Unsurprisingly, the authorities denounce vigilantism. Yet vigilantes are very popular in fiction. More realistic examples include the Dirty Harry series and Person of Interest.
Then you have the whole genre of superhero vigilantes, viz. Superman, Spiderman, Batman, Green Arrow–plus video game characters like Max Payne.
The usual context of fictional vigilantes is when the authorities let crime spiral out of control. Indeed, the authorities are often in cahoots with the criminal class. They get kickbacks for looking the other way.
The authorities resent vigilantes because it make them look bad. It shines a light on their incompetence or corruption. The effectiveness of fictional vigilantes is a constant embarrassment to the ineffectual authorities.

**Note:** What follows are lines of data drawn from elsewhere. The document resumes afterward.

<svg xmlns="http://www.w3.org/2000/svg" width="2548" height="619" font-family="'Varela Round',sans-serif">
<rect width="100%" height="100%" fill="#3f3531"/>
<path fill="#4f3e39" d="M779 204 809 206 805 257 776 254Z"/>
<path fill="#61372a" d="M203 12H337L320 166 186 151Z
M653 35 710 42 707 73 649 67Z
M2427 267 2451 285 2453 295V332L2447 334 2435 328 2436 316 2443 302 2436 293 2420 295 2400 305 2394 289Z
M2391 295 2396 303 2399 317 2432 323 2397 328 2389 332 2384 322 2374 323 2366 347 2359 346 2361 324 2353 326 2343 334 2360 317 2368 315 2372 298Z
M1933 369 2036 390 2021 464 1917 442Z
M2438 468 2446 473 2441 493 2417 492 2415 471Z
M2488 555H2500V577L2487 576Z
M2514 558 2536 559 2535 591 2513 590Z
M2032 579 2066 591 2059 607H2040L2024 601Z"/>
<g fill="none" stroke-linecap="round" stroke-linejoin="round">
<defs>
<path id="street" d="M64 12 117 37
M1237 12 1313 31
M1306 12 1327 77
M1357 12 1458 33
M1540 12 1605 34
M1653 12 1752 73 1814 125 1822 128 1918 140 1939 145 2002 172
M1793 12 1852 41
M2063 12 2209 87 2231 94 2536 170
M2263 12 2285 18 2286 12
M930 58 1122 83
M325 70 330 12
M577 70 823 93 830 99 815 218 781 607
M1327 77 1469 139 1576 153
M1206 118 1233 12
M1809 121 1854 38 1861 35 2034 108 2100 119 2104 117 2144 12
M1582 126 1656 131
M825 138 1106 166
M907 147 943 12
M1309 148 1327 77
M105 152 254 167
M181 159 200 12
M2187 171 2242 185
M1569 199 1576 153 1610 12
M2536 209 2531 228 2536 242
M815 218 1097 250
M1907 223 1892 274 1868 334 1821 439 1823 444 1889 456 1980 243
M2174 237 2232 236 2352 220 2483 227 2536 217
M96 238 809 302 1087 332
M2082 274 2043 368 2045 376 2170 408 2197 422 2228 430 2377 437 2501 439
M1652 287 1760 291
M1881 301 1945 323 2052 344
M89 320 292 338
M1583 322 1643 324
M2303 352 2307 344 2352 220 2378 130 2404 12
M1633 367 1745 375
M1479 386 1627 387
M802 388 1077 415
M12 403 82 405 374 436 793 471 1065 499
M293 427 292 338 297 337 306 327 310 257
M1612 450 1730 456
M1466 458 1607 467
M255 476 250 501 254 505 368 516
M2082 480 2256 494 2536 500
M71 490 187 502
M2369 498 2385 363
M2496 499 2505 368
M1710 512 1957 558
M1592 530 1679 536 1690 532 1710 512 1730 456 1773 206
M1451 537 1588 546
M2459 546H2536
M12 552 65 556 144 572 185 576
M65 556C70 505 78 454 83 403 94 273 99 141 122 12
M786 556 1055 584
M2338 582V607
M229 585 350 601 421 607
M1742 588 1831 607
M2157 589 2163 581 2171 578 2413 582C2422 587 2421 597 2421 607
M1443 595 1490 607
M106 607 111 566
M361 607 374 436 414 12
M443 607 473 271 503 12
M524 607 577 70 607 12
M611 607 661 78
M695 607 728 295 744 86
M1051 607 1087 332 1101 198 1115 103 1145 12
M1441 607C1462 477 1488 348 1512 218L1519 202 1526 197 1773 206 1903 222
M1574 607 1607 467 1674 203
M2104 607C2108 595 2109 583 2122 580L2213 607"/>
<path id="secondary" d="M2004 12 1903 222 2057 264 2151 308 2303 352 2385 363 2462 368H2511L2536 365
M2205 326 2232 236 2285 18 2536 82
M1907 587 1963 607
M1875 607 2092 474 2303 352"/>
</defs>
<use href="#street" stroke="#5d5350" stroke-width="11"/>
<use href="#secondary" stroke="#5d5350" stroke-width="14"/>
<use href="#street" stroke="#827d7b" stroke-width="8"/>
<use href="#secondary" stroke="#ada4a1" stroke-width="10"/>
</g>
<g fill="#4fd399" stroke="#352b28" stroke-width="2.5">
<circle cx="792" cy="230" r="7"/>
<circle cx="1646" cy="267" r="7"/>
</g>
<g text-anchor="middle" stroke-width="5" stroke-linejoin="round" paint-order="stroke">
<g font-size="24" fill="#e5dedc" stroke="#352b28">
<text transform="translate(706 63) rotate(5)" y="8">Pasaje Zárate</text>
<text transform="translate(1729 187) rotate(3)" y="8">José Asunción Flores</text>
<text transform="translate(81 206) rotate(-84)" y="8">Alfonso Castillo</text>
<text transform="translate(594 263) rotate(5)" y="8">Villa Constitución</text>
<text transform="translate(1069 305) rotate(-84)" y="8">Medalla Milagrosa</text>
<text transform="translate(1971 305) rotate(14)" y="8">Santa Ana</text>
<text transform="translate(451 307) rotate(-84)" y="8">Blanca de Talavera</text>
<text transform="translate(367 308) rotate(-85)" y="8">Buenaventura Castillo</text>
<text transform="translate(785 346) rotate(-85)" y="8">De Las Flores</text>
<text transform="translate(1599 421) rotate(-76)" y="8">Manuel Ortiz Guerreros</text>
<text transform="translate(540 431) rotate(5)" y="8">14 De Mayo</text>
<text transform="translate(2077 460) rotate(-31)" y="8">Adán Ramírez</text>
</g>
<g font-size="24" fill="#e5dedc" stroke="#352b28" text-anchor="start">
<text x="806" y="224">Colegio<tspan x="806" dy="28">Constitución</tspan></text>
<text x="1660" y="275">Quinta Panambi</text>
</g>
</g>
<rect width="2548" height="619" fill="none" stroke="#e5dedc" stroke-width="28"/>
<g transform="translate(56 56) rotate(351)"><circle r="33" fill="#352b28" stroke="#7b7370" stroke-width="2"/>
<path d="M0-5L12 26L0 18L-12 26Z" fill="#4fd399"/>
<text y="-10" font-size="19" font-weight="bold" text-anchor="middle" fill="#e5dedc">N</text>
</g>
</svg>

There's a popular audience for this character because it has real-world parallels. Big city mayors or US presidents who don't do their job. Who don't protect the citizenry.
Indeed, we have situations where the authorities perversely protect the bad guys from the good guys. Just recently, in the wake of another jihadist attack (in San Bernadino), the Attorney General vowed to crack down, not on domestic jihadism, but "anti-Muslim rhetoric."
I think the popular audience for fictional avengers also reflects an instinctive yearning for eschatological justice. So many crooks elude justice, including heinous criminals. And it never ends. It's like a secularized Second Coming.